→ **SOURCE DOCUMENT**
◇ ◇ ◇ ◇ ◇ ◇ ◇

- Born: 12 August 1876 Berlin, German Empire
- Died: 25 November 1947 (aged 71) Oxford, England
- Education: University of Freiburg University of Strasbourg LMU Munich (PhD, 1897)
- Known for: Kuczynski rates, figures on the extent of the slave trade
- Scientific career
- Fields: Economist, demographer
- Workplaces: Handelshochschule Berlin [de] Brookings Institution London School of Economics Colonial Office
- Doctoral advisor: Lujo Brentano

= Robert René Kuczynski =

German economist, demographer, and one of the founders of modern vital statistics

Robert René Kuczynski (1876–1947) was a left-wing German economist and demographer and is said to be one of the founders of modern vital statistics.

==Early life==
His father Wilhelm was a successful banker; his mother Lucy (née Brandeis) a progressive thinker who grew up in Paris in exile among French and German intellectuals. Robert married Berta Gradenwitz in 1903. Berta's father was a successful property developer and estate agent in Berlin. Against this wealthy family background, Robert took a decidedly different path as an academic who allied himself with the working class. René studied at the universities of Freiburg, Strasbourg and Munich where completed his doctoral dissertation in 1897 under Lujo Brentano.

==Career==
He moved to the United States in 1899 for an internship at the United States Census Bureau and then worked at the US Bureau of Labor Statistics. During this time, he cultivated contacts with people like Eugene V. Debs. He returned to Germany in late 1903, and In 1904 he became director of the Statistical Office in Elberfeld and in 1906 took the same position in Berlin-Schöneberg. He became a strong supporter of the Social Democratic Party of Germany and knew many of its leaders personally.

◇ ◇ ◇ ◇ ◇ ◇ ◇

→ **WORK ORDER 1**
In the Kuczynski biography, update everything from "Robert René Kuczynski (1876–1947)" down to "under Lujo Brentano.", changing "Berta" to "Bertha".
→ **WORK ORDER 2**
According to the Kuczynski biography, what position did he take in Elberfeld in 1904?

→ **DATA BLOCK**
◇ ◇ ◇ ◇ ◇ ◇ ◇

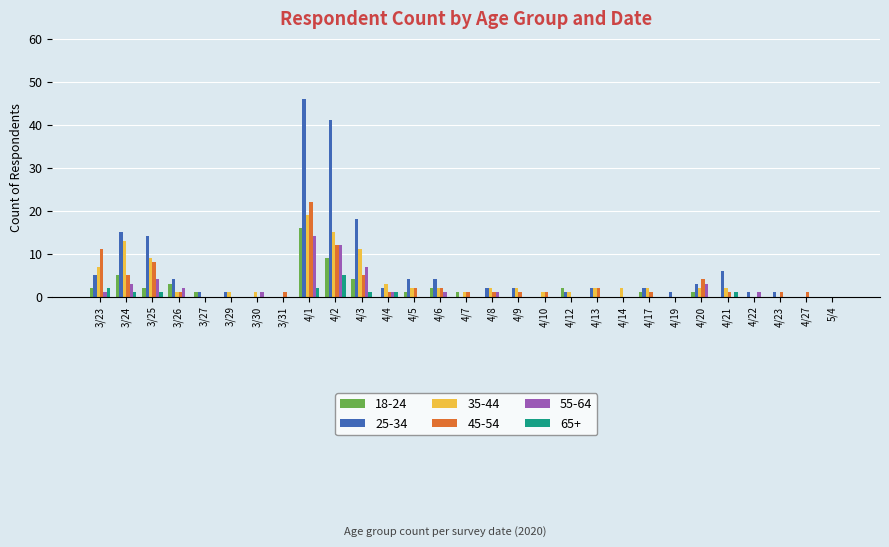

Is it true that 65+ equals 2 at 3/31?

False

◇ ◇ ◇ ◇ ◇ ◇ ◇

→ **RESPONSE BOX 1**
Robert René Kuczynski (1876–1947) was a left-wing German economist and demographer and is said to be one of the founders of modern vital statistics.

==Early life==
His father Wilhelm was a successful banker; his mother Lucy (née Brandeis) a progressive thinker who grew up in Paris in exile among French and German intellectuals. Robert married Bertha Gradenwitz in 1903. Bertha's father was a successful property developer and estate agent in Berlin. Against this wealthy family background, Robert took a decidedly different path as an academic who allied himself with the working class. René studied at the universities of Freiburg, Strasbourg and Munich where completed his doctoral dissertation in 1897 under Lujo Brentano.

→ **RESPONSE BOX 2**
Director of the Statistical Office.